- Task set
1. Write out the part of the bowling article from "Schultz entered the tournament" to "Philadelphia's Father Judge.".
2. Extend the article about Schultz at the state bowling championships from the point where it stops.

- Extract provided
Schultz finished fifth in the PA High School State Bowling Championships on March 15 at 222 Dutch Lanes in Ephrata.
“I had never really had a problem being competitive or nervous,” he said. “When I got there, it kind of blew me away.”
Schultz entered the tournament as the seventh qualifier, out of 12, from the WPIBL Championships, which were March 8 at North Versailles Bowl.
Following a six-game round, Schultz entered the five-man ladder tournament as the No. 4 seed with the third-highest total: 1,273. He rolled a high-game 255 in the second.
Schultz averaged 212 in the qualifying games, just shy of his season average.
“My average is about 215, but that day, we were switching between lanes,” Schultz said. “Every single lane was a little different. It took me a little bit to find my line.”
He finished tied with Mack Celmer of Conrad Weiser near Reading. Schultz lost the roll-off, 59-49.
The first round pitted Schultz against Dan Matase from Philadelphia's Father Judge.
“I was really nervous,” Schultz said. “A couple frames into it, I settled down.”

- Data listing

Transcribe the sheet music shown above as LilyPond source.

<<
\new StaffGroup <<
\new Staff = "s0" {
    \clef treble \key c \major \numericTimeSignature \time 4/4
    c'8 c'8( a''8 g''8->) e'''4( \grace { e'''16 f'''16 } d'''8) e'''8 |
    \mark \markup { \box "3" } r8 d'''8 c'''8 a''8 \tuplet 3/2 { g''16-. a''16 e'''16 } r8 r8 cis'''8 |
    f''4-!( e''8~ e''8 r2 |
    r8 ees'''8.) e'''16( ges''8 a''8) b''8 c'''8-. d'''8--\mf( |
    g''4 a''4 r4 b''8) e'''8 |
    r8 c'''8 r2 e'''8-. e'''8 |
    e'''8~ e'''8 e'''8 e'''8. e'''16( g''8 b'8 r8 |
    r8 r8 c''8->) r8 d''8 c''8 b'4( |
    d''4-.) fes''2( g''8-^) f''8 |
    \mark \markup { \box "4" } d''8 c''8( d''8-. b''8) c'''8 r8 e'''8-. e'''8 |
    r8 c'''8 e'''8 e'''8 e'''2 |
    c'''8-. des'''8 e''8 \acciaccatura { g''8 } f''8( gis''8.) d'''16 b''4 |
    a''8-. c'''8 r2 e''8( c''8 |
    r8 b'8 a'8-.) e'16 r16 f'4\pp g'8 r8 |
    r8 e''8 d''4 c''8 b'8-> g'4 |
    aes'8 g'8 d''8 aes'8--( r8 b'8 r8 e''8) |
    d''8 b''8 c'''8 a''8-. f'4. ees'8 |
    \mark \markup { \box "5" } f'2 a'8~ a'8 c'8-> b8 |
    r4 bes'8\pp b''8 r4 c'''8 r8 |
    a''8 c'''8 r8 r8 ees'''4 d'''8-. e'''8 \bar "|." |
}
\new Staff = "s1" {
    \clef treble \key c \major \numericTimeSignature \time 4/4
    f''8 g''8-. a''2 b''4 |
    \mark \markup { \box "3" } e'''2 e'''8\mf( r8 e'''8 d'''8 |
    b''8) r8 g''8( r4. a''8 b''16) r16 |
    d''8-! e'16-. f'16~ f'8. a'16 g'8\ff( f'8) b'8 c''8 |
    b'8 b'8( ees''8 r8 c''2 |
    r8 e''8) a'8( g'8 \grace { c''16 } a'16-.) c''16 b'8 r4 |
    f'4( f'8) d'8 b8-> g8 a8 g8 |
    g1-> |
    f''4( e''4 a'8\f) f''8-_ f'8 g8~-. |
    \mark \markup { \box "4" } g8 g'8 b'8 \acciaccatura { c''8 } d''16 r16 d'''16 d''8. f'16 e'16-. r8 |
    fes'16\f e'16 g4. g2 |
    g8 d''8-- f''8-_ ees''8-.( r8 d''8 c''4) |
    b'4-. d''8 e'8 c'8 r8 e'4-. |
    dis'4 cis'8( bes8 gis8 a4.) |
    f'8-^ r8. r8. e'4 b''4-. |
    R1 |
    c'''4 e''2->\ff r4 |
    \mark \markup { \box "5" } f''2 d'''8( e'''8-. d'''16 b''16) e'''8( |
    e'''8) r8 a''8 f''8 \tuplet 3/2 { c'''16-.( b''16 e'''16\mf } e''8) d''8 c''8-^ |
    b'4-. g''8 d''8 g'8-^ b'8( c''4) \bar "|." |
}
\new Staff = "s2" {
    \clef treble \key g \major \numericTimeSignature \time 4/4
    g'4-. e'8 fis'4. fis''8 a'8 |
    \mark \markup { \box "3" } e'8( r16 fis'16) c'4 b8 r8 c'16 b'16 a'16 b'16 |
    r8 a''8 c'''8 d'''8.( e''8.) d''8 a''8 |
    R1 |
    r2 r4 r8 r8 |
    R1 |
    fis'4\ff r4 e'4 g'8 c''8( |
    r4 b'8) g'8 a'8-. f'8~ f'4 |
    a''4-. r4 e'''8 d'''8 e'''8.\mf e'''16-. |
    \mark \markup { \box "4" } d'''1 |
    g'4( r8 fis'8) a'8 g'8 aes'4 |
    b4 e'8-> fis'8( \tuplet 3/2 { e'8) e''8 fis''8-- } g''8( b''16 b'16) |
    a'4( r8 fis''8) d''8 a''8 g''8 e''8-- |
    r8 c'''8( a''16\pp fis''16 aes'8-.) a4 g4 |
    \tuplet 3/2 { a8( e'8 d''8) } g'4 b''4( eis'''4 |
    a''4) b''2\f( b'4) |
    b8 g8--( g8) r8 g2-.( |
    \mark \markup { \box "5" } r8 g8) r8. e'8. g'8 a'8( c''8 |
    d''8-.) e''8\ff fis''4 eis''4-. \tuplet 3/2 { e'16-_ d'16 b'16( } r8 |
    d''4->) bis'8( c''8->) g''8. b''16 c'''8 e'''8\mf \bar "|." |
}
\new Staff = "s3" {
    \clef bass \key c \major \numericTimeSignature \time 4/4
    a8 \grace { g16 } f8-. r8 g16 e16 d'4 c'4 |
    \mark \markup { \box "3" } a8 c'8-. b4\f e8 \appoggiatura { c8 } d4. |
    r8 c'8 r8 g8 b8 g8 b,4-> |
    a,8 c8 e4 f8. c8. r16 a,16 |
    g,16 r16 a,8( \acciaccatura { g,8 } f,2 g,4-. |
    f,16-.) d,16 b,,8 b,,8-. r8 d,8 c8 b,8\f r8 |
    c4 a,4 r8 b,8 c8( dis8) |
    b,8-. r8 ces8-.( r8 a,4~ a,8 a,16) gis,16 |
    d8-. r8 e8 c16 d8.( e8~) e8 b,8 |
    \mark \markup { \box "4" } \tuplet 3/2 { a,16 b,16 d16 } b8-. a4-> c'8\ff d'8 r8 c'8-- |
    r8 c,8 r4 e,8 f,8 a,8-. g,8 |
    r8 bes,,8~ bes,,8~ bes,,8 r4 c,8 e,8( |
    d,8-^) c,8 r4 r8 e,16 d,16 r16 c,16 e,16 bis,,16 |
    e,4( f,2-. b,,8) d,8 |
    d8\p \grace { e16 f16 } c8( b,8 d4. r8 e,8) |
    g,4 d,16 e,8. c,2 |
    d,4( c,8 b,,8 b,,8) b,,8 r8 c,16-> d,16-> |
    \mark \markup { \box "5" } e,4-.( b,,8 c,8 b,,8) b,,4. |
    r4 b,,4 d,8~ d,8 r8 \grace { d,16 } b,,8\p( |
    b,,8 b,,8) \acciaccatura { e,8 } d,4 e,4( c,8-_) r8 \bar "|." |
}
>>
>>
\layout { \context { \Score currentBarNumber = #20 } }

- Results
1.
Schultz entered the tournament as the seventh qualifier, out of 12, from the WPIBL Championships, which were March 8 at North Versailles Bowl.
Following a six-game round, Schultz entered the five-man ladder tournament as the No. 4 seed with the third-highest total: 1,273. He rolled a high-game 255 in the second.
Schultz averaged 212 in the qualifying games, just shy of his season average.
“My average is about 215, but that day, we were switching between lanes,” Schultz said. “Every single lane was a little different. It took me a little bit to find my line.”
He finished tied with Mack Celmer of Conrad Weiser near Reading. Schultz lost the roll-off, 59-49.
The first round pitted Schultz against Dan Matase from Philadelphia's Father Judge.

2.
After 10 frames, Shultz fell, 203-198.
Competition is nothing new to Schultz. He has been bowling competitively since about the sixth grade, primarily in his junior league.
His best career series was 800, over a three-game match April 21, for a 267 average.
His career high game of 299 came in November in a Saturday morning junior league at Wildlife Lanes.
Despite familiarity with some of his competition, at the high school level, there is no scouting for competitors on the eastern end of the state.
“I think it's a little bit of a factor. I knew a few of the bowlers, but I didn't know half the field,” Schultz said. “In the end, I guess it comes down to focusing on my game.”
Dave Yohe is a freelance writer.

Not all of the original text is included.